What you should do: Take the line with "craft item on table at <bbox>890, 495, 929, 524</bbox>" and the rest of the lines after it, to the end of the entries, and restate them exactly.

Stored data entries:
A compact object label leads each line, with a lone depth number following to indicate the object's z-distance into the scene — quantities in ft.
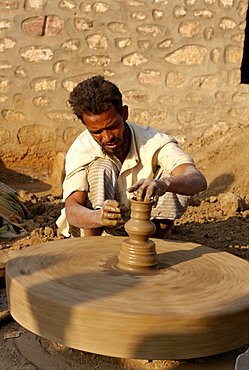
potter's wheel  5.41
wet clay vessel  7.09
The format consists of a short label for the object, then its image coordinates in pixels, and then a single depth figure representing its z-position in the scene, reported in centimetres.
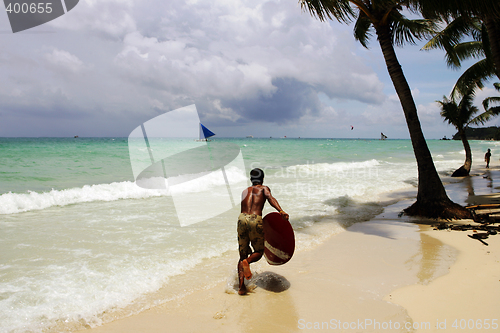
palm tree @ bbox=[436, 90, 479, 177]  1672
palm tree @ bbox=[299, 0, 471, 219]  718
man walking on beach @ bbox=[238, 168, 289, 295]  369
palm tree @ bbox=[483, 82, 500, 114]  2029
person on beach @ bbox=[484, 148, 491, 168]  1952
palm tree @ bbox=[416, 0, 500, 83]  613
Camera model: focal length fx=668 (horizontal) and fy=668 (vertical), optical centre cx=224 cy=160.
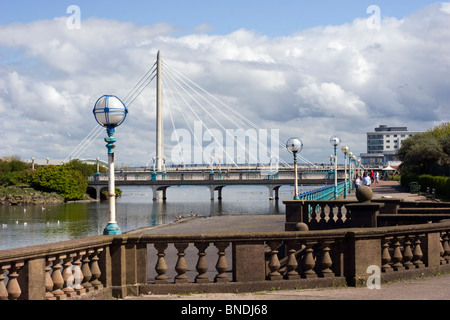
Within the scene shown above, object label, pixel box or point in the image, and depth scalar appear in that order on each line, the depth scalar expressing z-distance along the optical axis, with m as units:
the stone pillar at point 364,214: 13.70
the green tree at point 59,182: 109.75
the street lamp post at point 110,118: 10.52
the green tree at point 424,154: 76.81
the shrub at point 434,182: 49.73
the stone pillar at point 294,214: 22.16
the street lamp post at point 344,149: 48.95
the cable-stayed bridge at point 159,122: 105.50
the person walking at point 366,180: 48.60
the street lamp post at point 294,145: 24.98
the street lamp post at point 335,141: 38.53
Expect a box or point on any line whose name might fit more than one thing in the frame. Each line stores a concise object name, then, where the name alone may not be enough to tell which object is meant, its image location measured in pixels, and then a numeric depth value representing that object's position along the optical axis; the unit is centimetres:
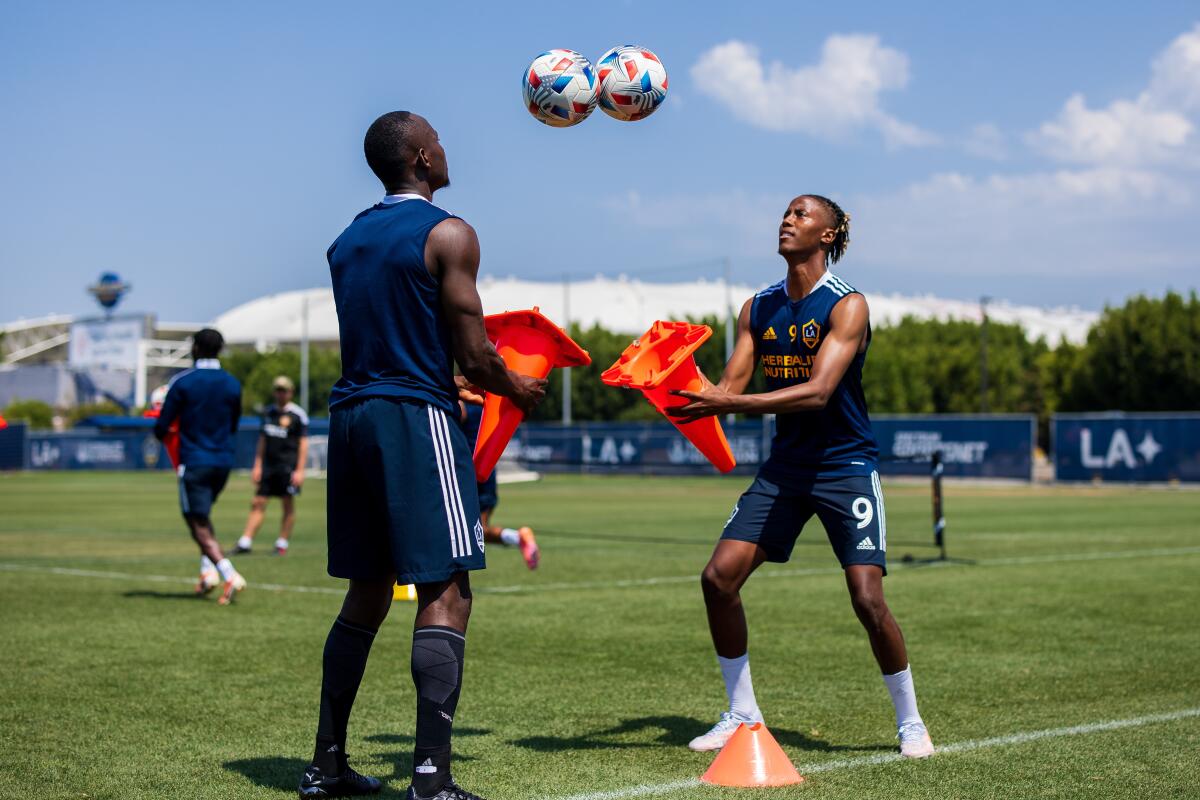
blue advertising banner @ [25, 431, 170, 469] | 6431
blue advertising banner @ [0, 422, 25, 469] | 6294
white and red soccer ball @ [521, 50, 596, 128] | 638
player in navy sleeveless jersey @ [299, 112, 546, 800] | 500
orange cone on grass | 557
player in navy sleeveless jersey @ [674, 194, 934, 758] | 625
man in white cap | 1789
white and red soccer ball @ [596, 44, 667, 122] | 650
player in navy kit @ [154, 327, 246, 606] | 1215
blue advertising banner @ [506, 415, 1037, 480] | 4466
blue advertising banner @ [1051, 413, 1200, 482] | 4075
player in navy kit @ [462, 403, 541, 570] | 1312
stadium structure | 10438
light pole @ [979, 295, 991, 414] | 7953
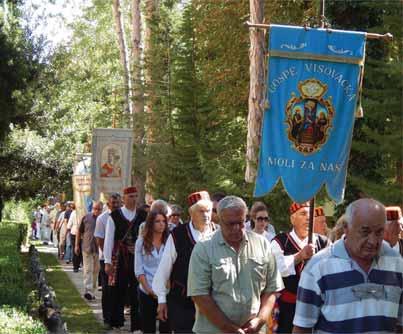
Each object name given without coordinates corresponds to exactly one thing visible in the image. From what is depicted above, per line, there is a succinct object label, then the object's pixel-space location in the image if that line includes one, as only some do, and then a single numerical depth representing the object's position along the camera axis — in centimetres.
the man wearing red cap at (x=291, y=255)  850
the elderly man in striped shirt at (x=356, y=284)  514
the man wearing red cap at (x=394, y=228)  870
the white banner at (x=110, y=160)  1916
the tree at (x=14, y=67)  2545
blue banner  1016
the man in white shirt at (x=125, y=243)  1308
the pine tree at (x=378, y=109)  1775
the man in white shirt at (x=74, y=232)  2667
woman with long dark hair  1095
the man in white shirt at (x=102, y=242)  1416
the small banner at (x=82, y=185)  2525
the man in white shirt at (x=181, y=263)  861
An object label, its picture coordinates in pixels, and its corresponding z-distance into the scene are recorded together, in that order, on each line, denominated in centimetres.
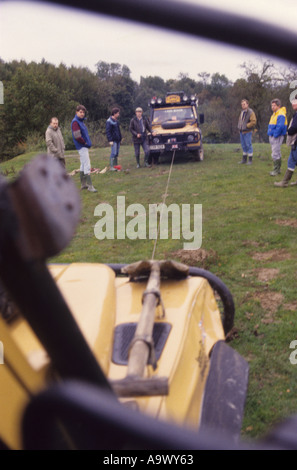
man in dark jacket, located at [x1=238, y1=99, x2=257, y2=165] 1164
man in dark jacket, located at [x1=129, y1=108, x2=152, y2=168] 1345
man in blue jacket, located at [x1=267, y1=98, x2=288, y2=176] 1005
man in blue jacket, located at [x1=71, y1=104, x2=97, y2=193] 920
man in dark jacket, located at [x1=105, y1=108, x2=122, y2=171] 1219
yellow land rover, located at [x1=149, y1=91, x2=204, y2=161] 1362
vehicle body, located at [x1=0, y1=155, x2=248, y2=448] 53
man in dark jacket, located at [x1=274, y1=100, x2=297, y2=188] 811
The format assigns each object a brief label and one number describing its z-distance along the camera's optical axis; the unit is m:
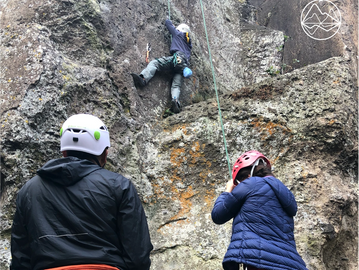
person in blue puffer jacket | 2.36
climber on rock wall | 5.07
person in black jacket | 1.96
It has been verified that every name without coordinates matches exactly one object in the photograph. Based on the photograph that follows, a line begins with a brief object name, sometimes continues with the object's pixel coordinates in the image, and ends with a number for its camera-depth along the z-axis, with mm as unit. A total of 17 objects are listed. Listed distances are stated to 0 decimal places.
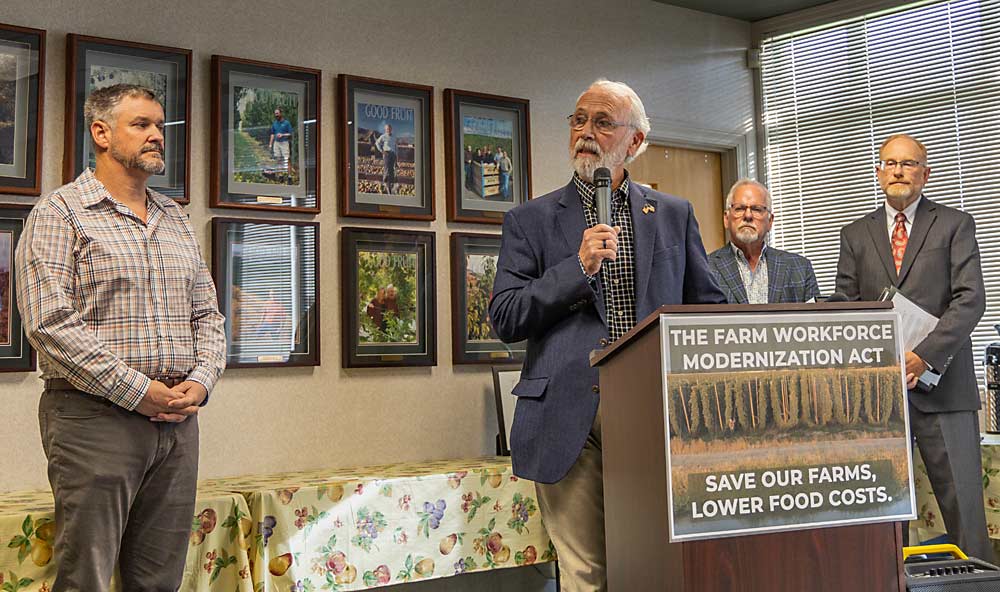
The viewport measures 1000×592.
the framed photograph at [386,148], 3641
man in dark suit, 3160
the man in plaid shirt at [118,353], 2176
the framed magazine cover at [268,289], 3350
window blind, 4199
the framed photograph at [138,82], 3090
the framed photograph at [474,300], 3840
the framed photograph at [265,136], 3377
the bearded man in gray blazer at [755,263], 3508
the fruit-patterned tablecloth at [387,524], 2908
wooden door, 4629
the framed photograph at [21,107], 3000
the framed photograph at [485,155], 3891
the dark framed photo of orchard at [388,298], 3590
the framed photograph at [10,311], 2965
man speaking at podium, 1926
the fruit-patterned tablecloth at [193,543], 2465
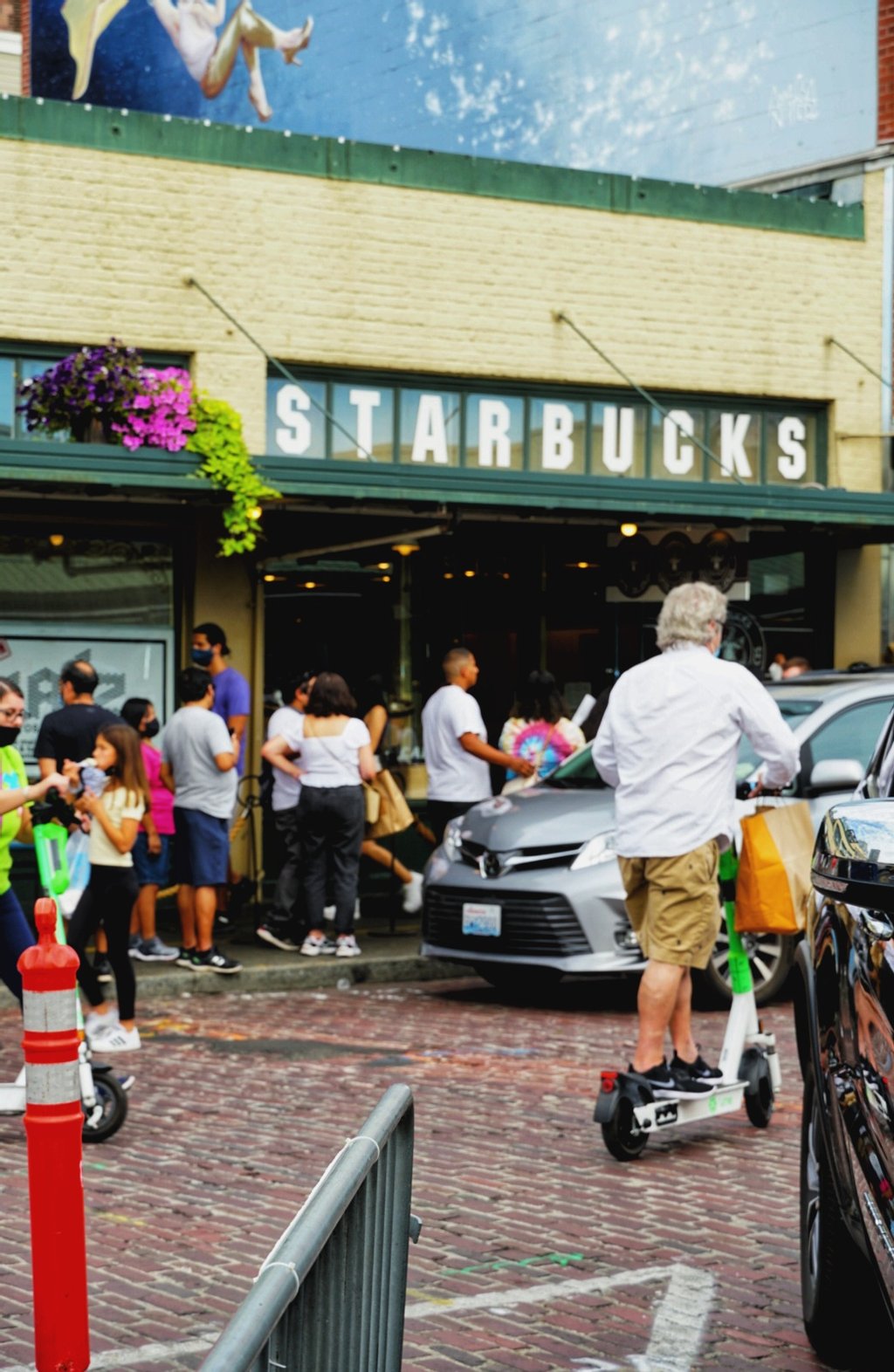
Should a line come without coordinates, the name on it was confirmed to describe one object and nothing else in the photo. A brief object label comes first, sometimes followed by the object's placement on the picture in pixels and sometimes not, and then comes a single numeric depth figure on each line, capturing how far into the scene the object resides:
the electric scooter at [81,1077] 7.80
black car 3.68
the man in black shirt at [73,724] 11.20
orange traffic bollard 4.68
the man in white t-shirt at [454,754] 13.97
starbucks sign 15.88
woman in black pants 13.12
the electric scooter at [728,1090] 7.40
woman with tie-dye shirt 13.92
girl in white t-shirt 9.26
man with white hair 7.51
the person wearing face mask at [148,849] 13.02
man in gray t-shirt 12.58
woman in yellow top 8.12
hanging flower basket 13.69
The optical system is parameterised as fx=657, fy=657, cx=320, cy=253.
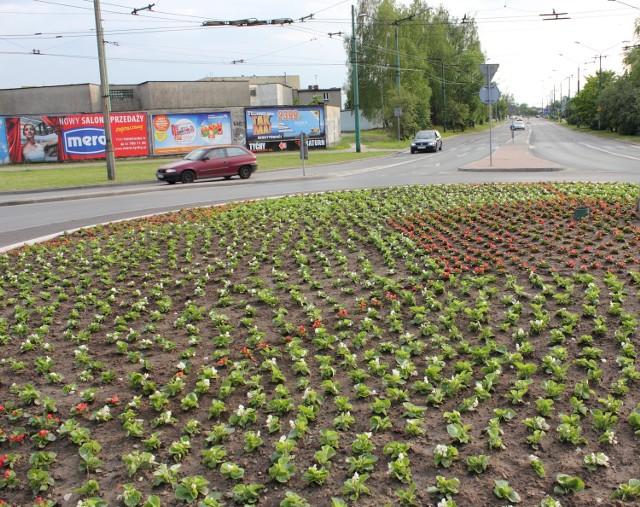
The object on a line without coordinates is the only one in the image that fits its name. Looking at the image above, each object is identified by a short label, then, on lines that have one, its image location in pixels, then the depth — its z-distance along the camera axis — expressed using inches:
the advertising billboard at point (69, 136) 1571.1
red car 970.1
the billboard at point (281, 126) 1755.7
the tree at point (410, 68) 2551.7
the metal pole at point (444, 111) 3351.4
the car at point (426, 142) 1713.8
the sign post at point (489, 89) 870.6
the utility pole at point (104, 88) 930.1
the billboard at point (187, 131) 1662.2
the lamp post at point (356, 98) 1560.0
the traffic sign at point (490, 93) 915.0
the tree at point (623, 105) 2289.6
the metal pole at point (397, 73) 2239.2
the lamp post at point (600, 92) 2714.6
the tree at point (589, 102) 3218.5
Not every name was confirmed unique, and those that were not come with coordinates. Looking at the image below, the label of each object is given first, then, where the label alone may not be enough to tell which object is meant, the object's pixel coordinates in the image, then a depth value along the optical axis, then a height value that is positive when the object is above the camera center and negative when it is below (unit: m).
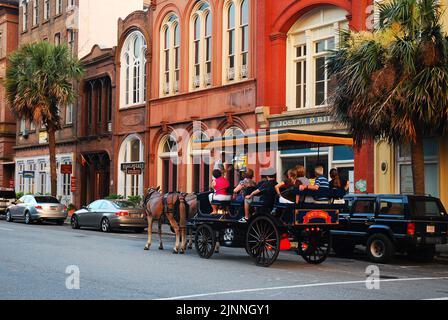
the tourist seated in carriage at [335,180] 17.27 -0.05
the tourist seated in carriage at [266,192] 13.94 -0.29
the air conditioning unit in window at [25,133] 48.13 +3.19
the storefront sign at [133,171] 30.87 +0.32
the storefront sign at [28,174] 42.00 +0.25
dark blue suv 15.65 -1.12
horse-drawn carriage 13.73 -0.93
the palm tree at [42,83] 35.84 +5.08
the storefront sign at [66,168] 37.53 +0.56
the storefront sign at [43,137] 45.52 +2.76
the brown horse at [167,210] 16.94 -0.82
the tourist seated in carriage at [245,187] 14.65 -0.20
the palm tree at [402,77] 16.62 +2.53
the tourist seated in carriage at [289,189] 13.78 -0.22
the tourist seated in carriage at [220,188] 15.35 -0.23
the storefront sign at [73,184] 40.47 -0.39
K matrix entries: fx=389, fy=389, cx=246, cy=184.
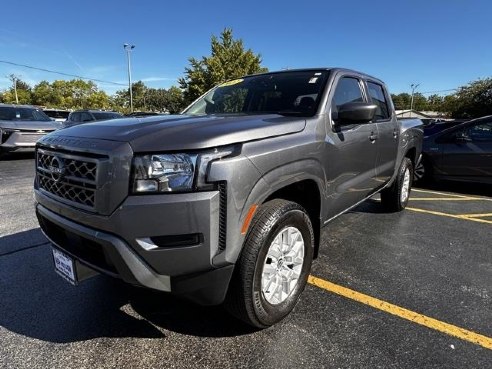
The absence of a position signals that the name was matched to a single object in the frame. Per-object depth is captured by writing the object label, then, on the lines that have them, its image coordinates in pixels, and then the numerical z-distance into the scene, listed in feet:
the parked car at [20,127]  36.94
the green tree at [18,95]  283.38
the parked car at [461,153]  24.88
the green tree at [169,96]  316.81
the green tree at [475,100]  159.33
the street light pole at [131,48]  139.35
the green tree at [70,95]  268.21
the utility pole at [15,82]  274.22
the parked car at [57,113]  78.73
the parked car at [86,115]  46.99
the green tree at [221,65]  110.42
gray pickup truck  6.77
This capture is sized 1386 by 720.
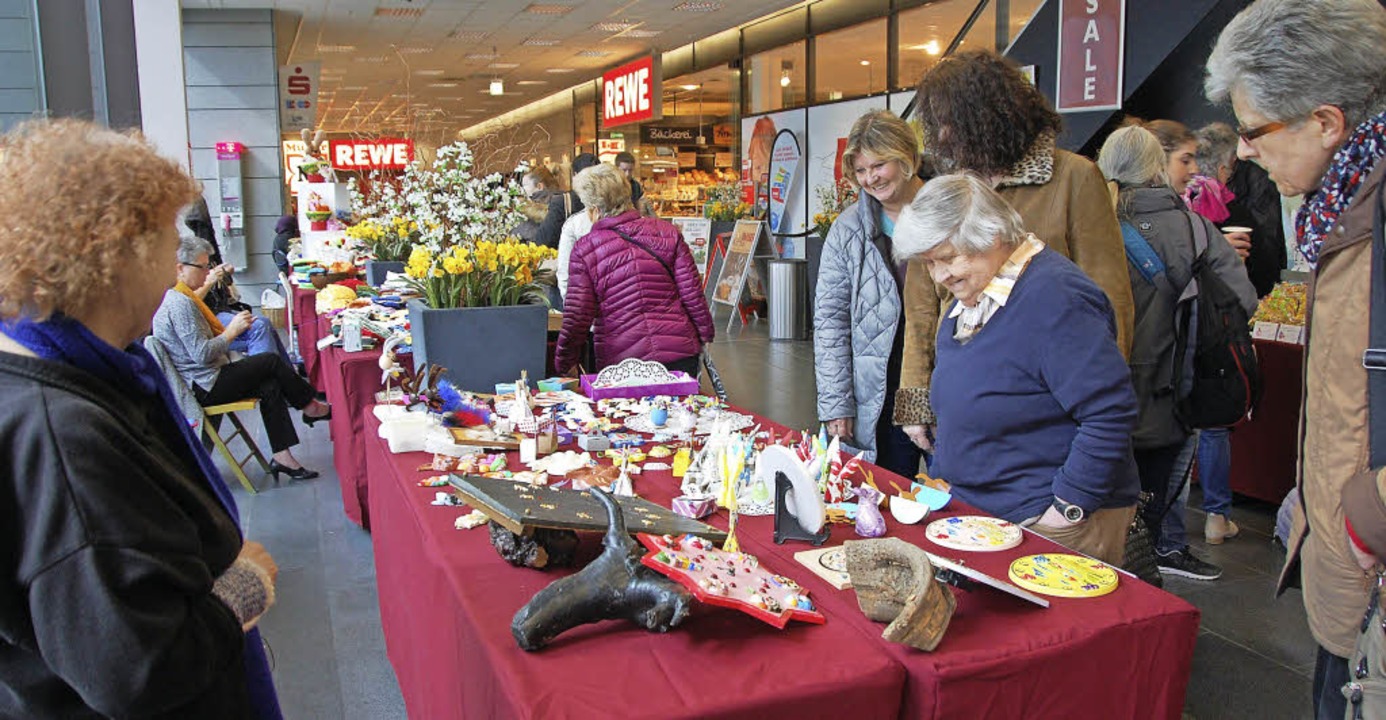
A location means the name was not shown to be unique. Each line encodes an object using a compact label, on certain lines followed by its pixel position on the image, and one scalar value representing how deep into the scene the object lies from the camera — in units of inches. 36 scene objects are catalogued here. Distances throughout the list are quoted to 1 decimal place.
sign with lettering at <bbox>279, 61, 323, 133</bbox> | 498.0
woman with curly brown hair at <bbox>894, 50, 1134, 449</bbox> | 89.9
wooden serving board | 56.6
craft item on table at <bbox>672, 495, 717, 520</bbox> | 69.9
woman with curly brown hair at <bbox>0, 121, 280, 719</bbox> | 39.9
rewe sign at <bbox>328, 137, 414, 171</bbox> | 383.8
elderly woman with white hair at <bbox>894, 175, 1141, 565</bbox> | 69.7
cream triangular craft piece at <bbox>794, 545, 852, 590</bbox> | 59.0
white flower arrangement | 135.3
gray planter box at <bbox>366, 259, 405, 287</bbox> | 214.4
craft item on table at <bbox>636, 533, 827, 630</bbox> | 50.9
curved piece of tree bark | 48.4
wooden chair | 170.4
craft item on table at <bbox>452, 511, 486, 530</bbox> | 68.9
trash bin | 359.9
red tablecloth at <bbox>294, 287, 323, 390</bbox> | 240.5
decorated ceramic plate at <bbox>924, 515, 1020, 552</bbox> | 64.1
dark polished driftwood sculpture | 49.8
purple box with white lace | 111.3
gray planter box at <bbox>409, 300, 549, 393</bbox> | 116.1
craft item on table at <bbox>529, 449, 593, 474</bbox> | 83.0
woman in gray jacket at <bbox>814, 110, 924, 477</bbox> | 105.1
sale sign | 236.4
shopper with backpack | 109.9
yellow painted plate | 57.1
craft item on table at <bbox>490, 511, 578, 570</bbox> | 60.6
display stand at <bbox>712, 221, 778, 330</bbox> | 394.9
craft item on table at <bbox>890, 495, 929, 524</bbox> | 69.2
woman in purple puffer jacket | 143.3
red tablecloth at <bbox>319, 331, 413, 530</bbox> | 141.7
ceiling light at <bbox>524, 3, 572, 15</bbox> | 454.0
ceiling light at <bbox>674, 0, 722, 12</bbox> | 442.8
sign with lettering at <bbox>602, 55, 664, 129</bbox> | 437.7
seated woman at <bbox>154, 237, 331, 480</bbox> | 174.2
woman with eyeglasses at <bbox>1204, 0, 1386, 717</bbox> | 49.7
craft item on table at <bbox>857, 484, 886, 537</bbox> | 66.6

Result of this task:
craft item on table at <bbox>890, 495, 929, 524</bbox> | 69.2
woman in purple puffer jacket | 143.3
red tablecloth at <bbox>319, 331, 413, 530</bbox> | 141.7
ceiling light at <bbox>524, 3, 572, 15</bbox> | 454.0
ceiling light at <bbox>674, 0, 722, 12</bbox> | 442.8
sign with lettering at <bbox>602, 55, 664, 129</bbox> | 437.7
seated woman at <bbox>154, 237, 331, 480</bbox> | 174.2
woman with eyeglasses at <bbox>1204, 0, 1386, 717</bbox> | 49.7
craft item on table at <bbox>857, 484, 886, 537</bbox> | 66.6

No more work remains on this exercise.